FIG. 1.

(A) Schematic representation of the construct used to disrupt the msl6 gene in M. tuberculosis. Hatched, checkered, and unshaded regions represent msl6 coding sequences, an internal segment replaced with the hyg gene (black box), and regions of the gene outside those used to make the disruption construct, respectively. Primer pair A-B was used to amplify the msl6 region chosen to generate the disruption construct. Primer pairs C-H1, D-H2, and E-F were used to test for allelic exchange by PCR analysis. P₁ and P₂, DNA segments used as probes in Southern blot analysis (P₁, msl6 segment deleted in making the construct; P₂, hyg gene). WT, wild type; M, mutant. (B) PCR analysis of internal and flanking regions of msl6 showing products consistent with allelic exchange. Lanes 1, 3, and 5, wild type; lanes 2, 4, and 6, mutant.
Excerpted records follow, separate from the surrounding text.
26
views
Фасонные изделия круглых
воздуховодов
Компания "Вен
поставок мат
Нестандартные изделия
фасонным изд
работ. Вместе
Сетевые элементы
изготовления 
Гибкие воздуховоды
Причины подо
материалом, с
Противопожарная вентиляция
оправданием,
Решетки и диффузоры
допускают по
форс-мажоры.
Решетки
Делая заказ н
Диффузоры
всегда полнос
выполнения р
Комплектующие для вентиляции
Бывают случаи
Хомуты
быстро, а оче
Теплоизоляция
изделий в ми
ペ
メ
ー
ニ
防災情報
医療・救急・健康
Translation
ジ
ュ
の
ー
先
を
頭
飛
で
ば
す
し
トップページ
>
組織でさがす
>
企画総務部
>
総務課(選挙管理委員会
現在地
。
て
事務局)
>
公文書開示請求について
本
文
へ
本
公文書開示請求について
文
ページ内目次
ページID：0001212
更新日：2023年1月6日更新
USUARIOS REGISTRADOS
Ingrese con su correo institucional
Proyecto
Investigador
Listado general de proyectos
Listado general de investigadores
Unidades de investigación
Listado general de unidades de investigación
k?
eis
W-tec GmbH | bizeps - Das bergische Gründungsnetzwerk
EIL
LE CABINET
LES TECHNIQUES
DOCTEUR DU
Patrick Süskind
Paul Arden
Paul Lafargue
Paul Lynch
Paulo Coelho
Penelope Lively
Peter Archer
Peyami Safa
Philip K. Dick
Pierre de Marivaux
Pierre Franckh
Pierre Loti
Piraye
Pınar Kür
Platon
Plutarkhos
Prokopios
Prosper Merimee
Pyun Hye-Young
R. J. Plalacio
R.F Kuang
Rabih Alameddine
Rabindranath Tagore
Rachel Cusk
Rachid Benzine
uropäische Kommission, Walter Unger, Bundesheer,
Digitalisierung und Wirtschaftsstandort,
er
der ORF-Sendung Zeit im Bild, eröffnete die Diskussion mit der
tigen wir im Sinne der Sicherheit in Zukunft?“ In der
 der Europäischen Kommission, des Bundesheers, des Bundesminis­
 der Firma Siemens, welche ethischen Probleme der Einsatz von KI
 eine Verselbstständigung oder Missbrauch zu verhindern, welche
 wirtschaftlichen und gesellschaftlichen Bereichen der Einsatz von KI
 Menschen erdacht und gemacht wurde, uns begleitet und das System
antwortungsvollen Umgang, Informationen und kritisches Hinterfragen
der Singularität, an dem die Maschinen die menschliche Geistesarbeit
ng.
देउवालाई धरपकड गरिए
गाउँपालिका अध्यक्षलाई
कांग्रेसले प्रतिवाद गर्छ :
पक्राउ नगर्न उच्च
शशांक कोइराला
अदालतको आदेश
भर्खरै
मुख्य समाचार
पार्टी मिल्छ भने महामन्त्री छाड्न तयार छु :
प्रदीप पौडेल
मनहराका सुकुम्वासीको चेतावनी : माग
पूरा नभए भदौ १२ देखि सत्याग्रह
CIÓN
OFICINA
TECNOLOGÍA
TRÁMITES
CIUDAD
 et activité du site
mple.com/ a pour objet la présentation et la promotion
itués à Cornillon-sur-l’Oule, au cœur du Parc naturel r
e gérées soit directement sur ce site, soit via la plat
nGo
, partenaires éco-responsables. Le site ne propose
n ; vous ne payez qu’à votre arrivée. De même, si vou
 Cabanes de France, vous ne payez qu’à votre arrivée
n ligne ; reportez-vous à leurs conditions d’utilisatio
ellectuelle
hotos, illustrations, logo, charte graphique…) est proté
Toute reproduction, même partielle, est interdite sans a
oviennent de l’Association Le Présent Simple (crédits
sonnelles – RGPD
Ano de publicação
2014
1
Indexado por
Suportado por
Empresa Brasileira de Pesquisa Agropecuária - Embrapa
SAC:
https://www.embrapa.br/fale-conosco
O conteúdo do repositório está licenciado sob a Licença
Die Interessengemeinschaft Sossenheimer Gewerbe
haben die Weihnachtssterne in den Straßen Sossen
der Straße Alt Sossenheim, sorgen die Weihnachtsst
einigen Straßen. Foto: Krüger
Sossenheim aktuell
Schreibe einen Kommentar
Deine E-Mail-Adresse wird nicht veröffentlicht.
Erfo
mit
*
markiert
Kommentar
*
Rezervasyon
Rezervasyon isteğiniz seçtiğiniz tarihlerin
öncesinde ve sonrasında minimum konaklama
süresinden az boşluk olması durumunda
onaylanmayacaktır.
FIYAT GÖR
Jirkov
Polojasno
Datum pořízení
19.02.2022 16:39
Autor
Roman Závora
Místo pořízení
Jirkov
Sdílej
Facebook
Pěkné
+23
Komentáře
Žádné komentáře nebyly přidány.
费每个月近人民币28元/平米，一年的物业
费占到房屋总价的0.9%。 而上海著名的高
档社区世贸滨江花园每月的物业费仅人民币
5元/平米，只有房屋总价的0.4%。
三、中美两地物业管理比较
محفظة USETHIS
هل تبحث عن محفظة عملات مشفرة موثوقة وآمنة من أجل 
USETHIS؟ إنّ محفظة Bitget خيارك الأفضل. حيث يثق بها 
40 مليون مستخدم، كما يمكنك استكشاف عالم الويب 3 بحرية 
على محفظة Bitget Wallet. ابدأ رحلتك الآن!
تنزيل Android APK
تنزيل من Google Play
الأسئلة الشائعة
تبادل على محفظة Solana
Lane 1 and 2, 5′-flanking product with primers C and H1; lanes 3 and 4, 3′-flanking product with primers D and H2; lanes 5 and 6, internal deletion segment with primers E and F. (C) Southern blot analysis of M. tuberculosis H37Rv and msl6 mutants. Genomic DNA was digested with PstI. Left, DNA hybridized with an msl6 segment that was deleted in making the construct (probe P₁); right, DNA probed with the hyg gene (probe P₂). WT, wild type; M1 and M2, mutants.